I've been told many times (even this morning) that I should seek employment with an Investment Bank. But the truth is, I hate giving Investment advice. And... I never completed my Degree. I invest cautiously, with my money only. 

As I assume a reader may presume (That was deliberate), I don't love Money. I love the brilliance of our economic system and the empowerment, possibility, and opportunity to harvest profit for the future. That is how money should be viewed. It's not the object the should be loved. It is the system. It is putting away profit, from work, for future needs. 

But our economic system has the time-value factor. Your money will lose value, if sitting idle. It needs to buy assets that can generate or later be sold for a profit. It is an employee!

Considering John recently passed away, I reflect on the Bible. In the Prophecies, specifically the Book of Jeremiah, was a Teaching. The Lord presented to Jeremiah two Baskets of Figs. He asked Jeremiah, "What do you see?". Jeremiah replied, "I see two baskets of Figs my Lord". The Lord spoke, "No Jeremiah, the one basket has firm figs, the other rotten".  
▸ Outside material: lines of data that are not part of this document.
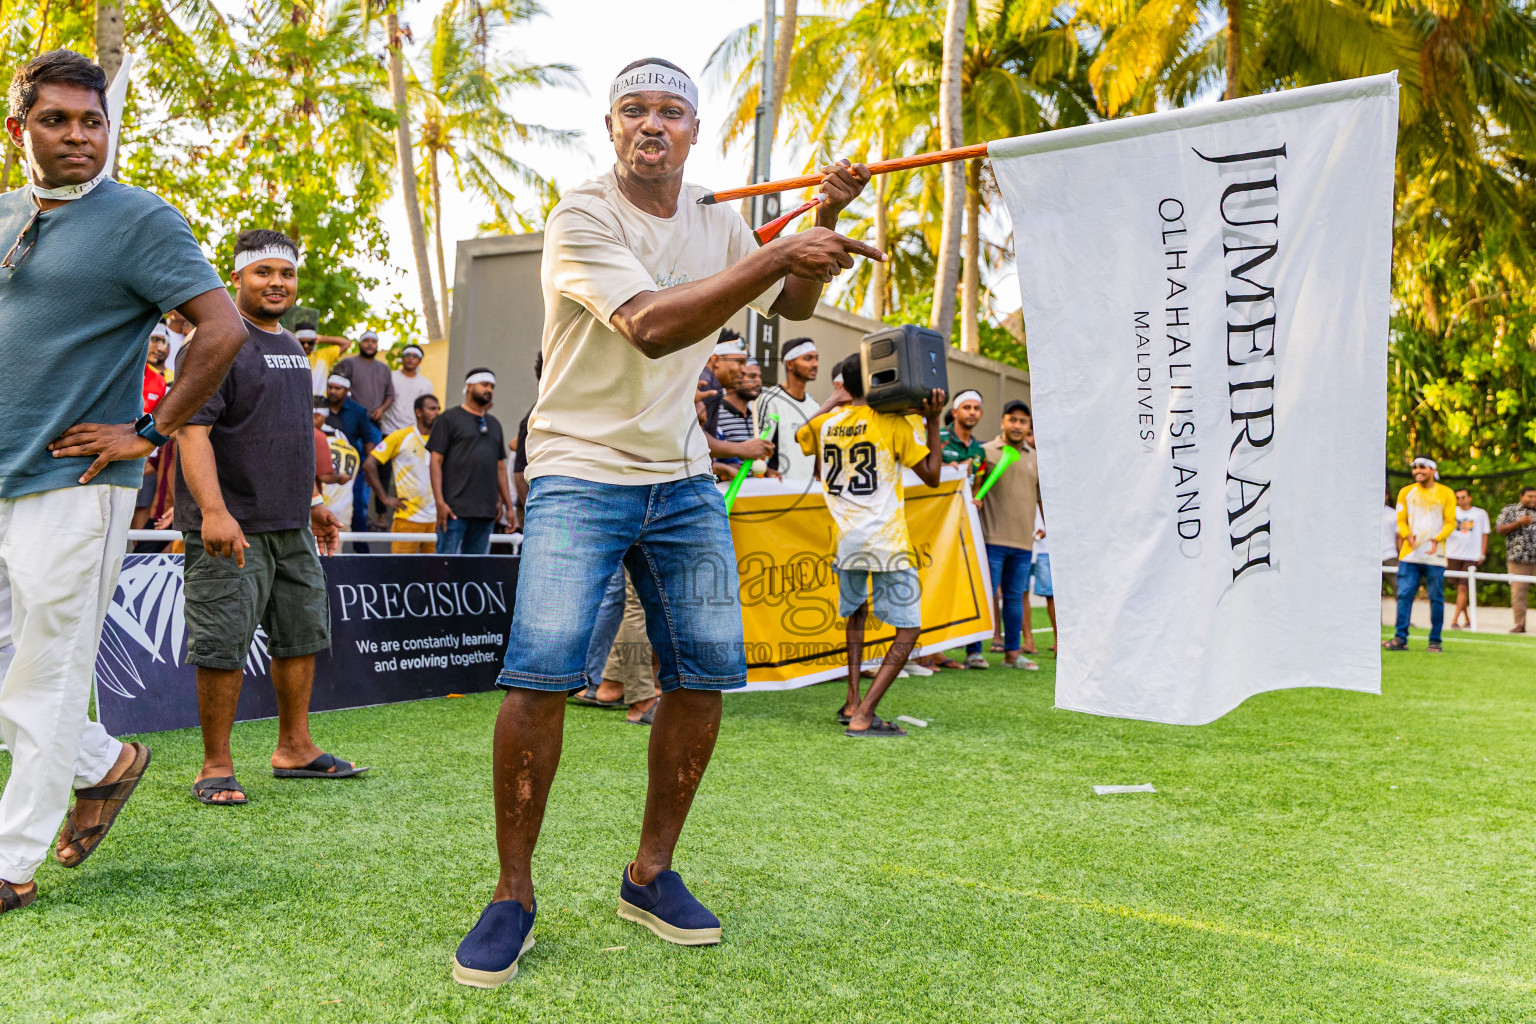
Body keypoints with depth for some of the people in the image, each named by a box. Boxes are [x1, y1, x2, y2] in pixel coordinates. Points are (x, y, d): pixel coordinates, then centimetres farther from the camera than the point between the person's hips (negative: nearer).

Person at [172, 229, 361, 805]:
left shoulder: (290, 346, 18)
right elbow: (192, 430, -18)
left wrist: (313, 501, 25)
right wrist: (213, 511, -29)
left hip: (291, 526, 9)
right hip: (231, 528, -9)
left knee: (302, 634, 13)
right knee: (223, 648, -5)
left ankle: (294, 748, 25)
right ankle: (216, 766, 7)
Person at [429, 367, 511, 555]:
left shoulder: (494, 424, 20)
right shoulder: (450, 418, 3)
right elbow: (436, 461, -4)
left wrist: (508, 505, 14)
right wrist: (439, 501, -14)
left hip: (486, 511, 5)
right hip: (455, 508, -5)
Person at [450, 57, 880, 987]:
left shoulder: (719, 222, 9)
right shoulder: (581, 218, -11)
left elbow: (791, 305, 25)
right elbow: (651, 326, -27)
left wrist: (824, 221, 7)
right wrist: (779, 253, -30)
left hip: (684, 480, 6)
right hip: (580, 473, -6)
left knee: (705, 673, 2)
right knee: (541, 673, -17)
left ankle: (652, 875, 17)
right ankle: (513, 898, -2)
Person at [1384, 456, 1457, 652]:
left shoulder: (1445, 494, 5)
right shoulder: (1406, 492, 11)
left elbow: (1450, 522, 2)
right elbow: (1401, 520, 10)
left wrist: (1437, 539, -15)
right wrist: (1408, 536, -11)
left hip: (1435, 555, -1)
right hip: (1409, 555, 2)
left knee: (1436, 598, 0)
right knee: (1404, 595, -5)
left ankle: (1435, 641, 7)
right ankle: (1401, 639, -3)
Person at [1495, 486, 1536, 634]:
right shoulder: (1509, 510, 8)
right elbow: (1500, 529, 0)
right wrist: (1519, 523, -11)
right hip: (1518, 560, -1)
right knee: (1518, 593, -2)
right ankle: (1519, 625, 5)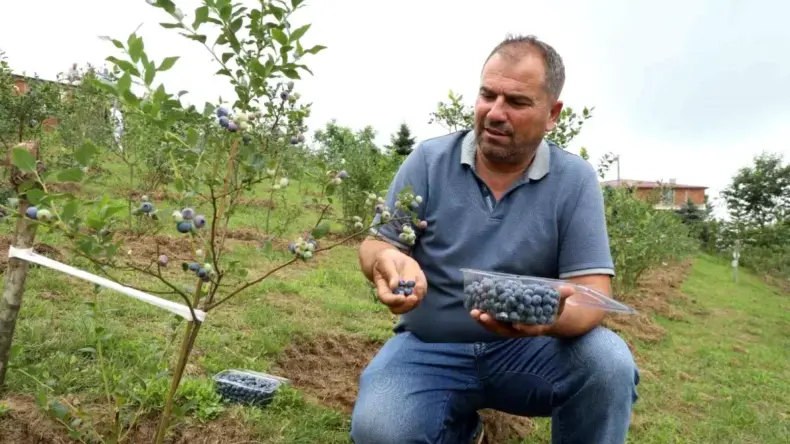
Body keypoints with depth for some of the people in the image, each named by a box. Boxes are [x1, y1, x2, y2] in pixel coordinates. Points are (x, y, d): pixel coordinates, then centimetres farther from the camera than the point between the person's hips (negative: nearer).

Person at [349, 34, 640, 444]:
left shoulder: (575, 180, -6)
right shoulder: (429, 161, -4)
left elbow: (591, 295, -11)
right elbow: (376, 245, -2)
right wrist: (388, 264, -28)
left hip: (527, 349, 0)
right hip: (430, 349, 1)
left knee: (609, 362, -28)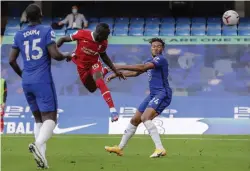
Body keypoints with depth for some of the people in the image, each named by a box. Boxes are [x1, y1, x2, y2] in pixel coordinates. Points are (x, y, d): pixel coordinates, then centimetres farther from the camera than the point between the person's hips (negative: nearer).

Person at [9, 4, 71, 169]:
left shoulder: (19, 35, 10)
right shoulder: (47, 30, -5)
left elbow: (12, 60, 12)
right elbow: (55, 55, -13)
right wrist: (67, 55, 9)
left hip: (27, 82, 5)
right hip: (42, 80, -5)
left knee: (39, 119, 13)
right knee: (50, 118, -4)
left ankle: (41, 155, 0)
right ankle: (38, 144, -31)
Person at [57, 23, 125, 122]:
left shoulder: (103, 42, -20)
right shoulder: (82, 34, -29)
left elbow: (104, 56, 1)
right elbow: (63, 39, -15)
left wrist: (115, 71, 0)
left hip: (94, 63, -1)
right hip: (81, 66, 1)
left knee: (99, 82, -30)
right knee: (92, 89, 14)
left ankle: (113, 110, -35)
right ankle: (104, 71, 45)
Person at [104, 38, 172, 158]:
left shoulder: (161, 59, -12)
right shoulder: (150, 61, 18)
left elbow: (142, 67, -24)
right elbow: (135, 73, 25)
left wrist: (121, 67, -23)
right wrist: (115, 75, 20)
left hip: (162, 94, -9)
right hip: (153, 95, 9)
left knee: (145, 118, -28)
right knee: (135, 120, 13)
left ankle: (160, 149, -31)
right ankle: (120, 148, 25)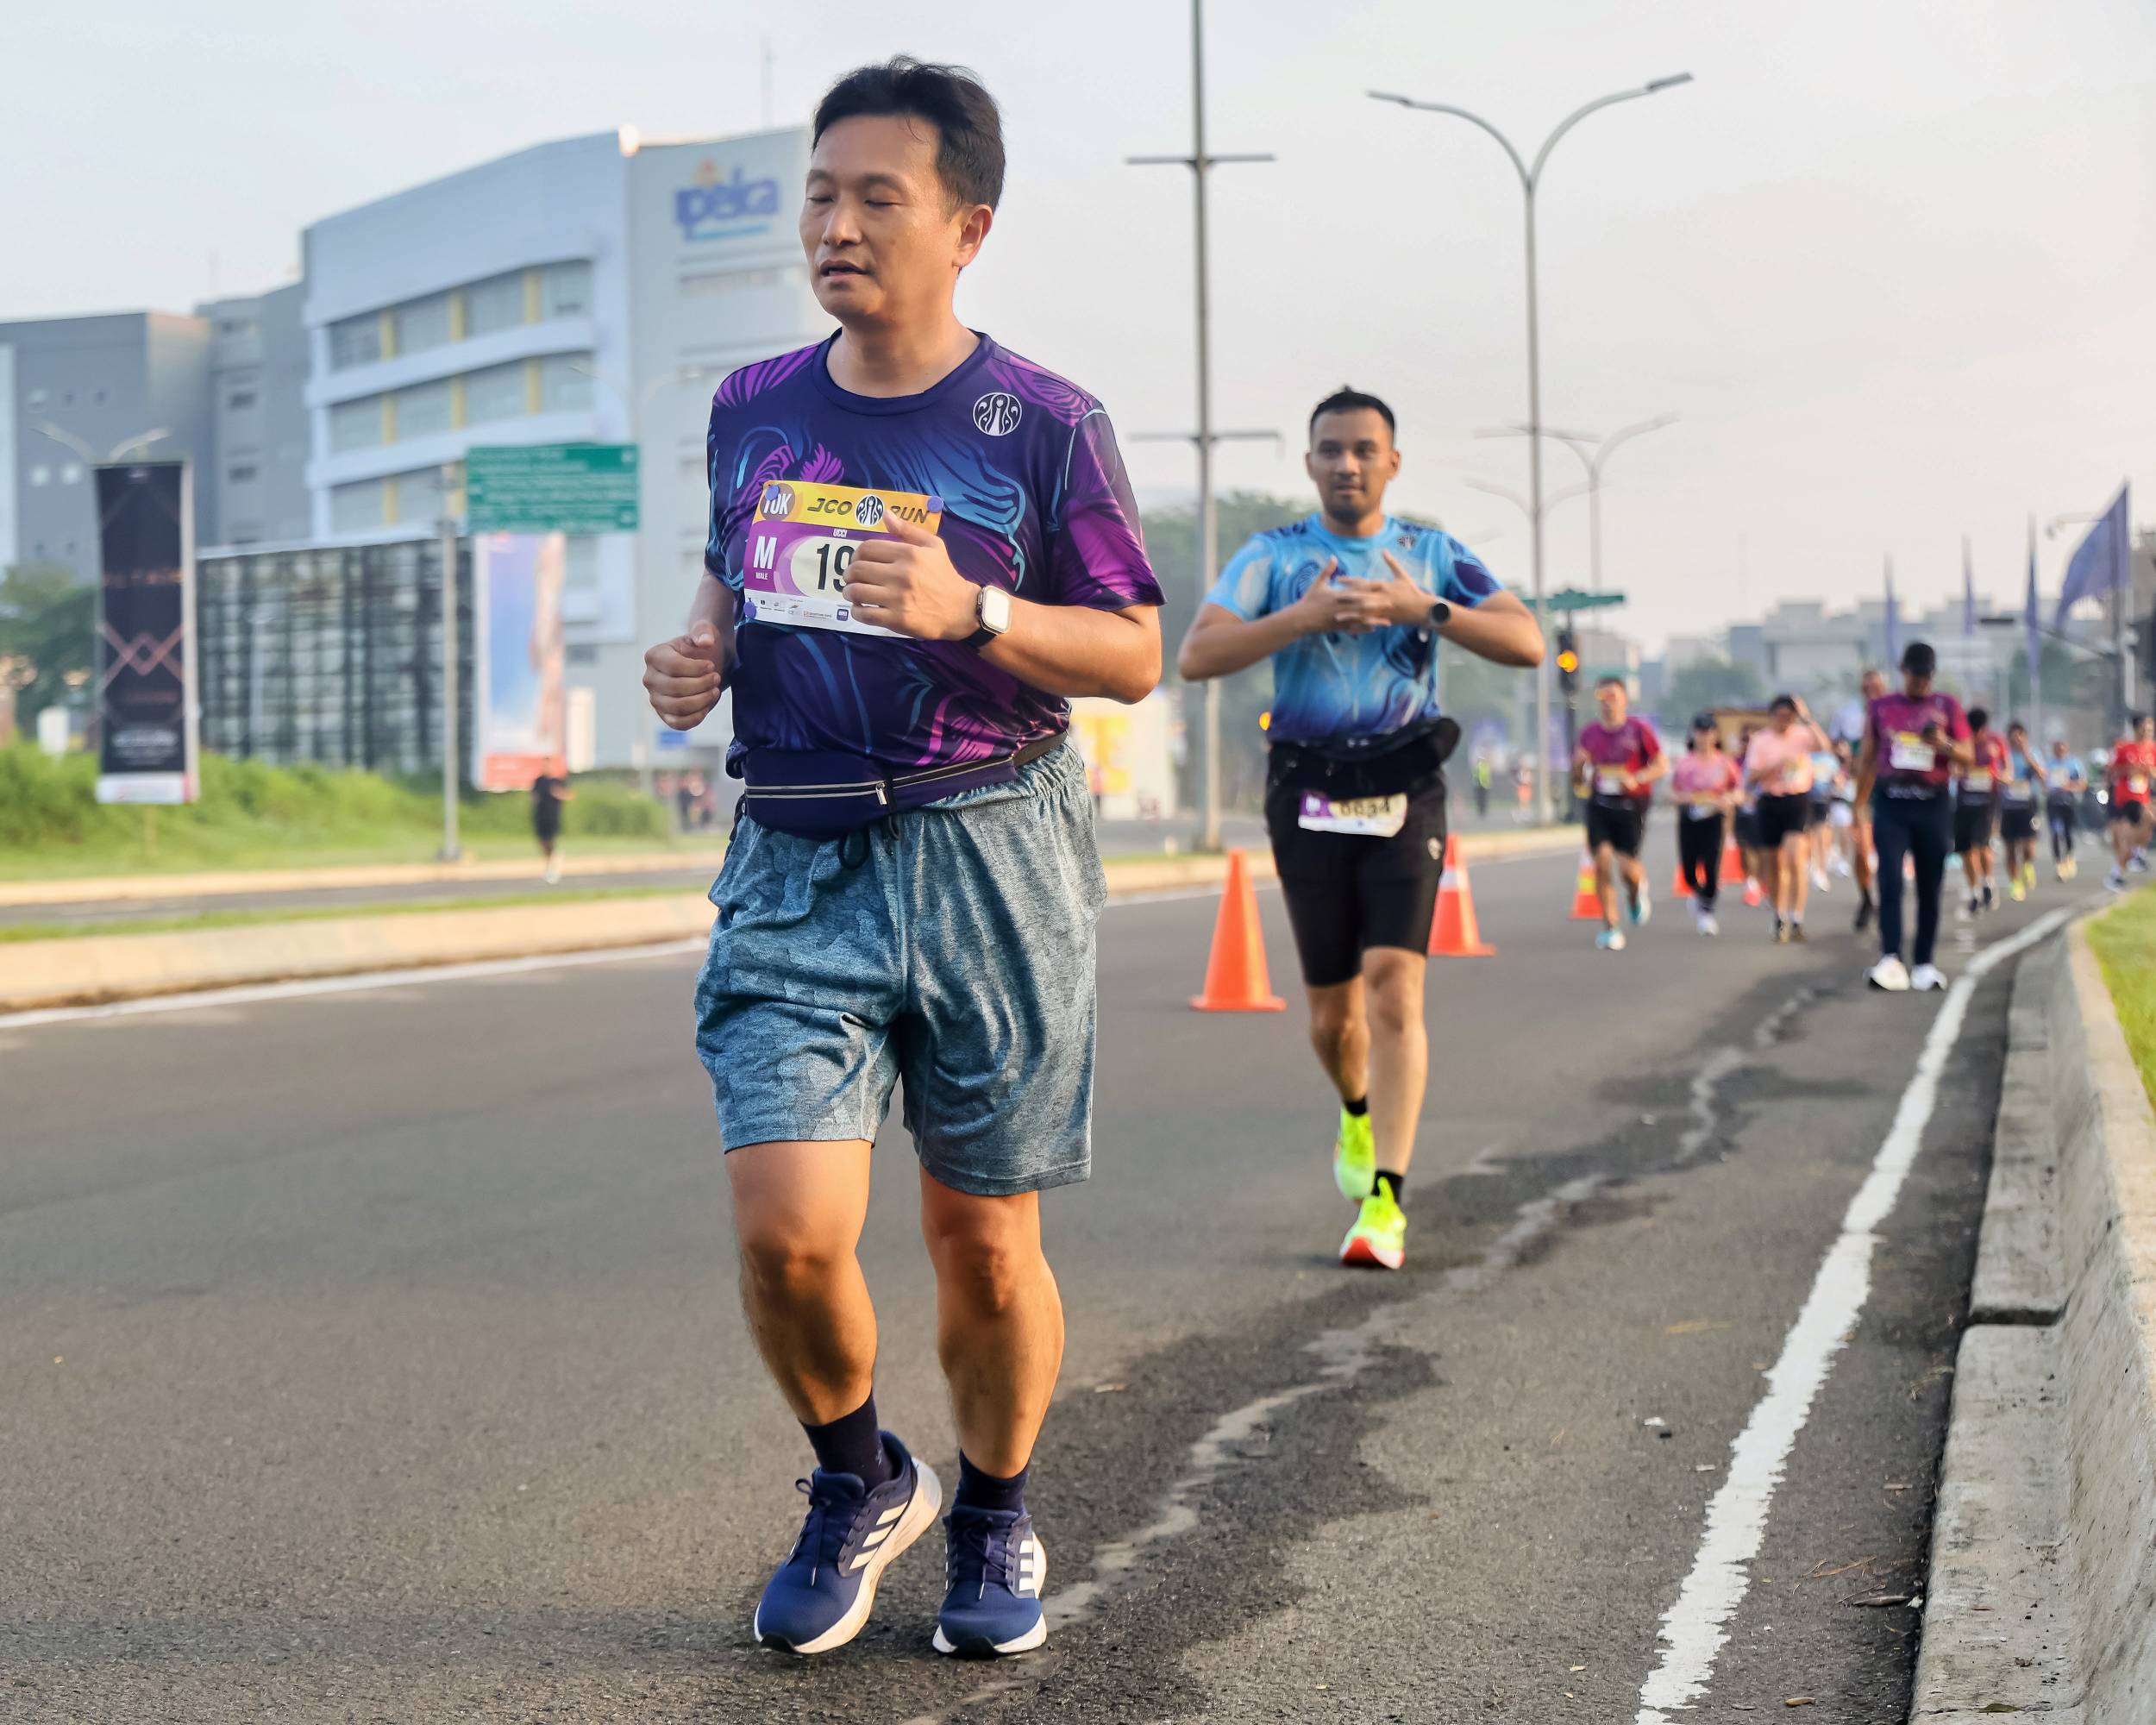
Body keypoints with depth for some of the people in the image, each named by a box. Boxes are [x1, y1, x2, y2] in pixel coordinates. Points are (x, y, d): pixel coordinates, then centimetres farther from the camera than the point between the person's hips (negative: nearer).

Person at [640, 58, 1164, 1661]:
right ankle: (859, 1483, 17)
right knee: (787, 1229, -12)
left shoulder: (1044, 424, -3)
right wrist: (700, 654, 3)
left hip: (989, 854, -2)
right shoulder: (753, 410, 9)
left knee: (985, 1243, 5)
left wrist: (969, 611, -19)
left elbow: (1136, 653, -2)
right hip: (796, 863, 3)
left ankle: (995, 1515, 31)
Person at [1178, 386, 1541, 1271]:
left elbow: (1527, 642, -2)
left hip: (1404, 796, -1)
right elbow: (1196, 655, -9)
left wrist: (1425, 609, -14)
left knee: (1393, 984, -15)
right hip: (1308, 797, 1)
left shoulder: (1432, 554, 7)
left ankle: (1385, 1200, -14)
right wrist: (1304, 617, -19)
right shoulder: (1273, 557, 4)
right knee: (1332, 1009, 8)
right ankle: (1357, 1114, 42)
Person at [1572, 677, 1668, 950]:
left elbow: (1662, 765, -2)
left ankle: (1637, 891, 32)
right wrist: (1579, 766, -10)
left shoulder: (1639, 730, -3)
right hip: (1599, 804, 2)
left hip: (1631, 803, -2)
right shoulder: (1588, 733, 6)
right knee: (1603, 860, -11)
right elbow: (1577, 779, 14)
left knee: (1627, 864, -8)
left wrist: (1636, 778, -18)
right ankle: (1610, 928, -4)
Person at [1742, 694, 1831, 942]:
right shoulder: (1760, 740, 4)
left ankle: (1796, 919, -15)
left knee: (1796, 859, -16)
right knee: (1775, 865, 8)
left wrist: (1807, 719, -23)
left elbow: (1823, 744, -18)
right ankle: (1780, 918, 24)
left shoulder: (1801, 735, 3)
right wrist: (1776, 766, -16)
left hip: (1798, 800, -2)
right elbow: (1751, 777, -3)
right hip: (1770, 803, 2)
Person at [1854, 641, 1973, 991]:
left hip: (1932, 804, 1)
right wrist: (1859, 805, 9)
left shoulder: (1948, 707, 9)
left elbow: (1967, 757, 6)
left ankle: (1924, 964, 9)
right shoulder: (1880, 707, 10)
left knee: (1931, 888, 2)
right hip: (1891, 803, -1)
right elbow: (1867, 758, 14)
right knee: (1889, 880, -15)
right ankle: (1891, 960, -23)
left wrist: (1945, 744, -15)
That lesson is outlined as, "You can't judge a book by it's cover". I believe the Biblical lesson is much more plausible in delivering a message, "It's hard to Judge from sight alone". But Jeremiah could have asked to smell them, touch them, even taste the figs. I know I am no different than Jeremiah. You too. I see this relevant to Investment decisions.

I don't want to make decisions of financial importance for anyone. I will for myself and those I am Trustee. But Investments should be garnered as the Figs in the Baskets. Don't just look at the basket of Figs. Use your other senses to decide. Look carefully at a Mutual Fund, ETF, or Investment Plan that is similar. See what's in the Basket.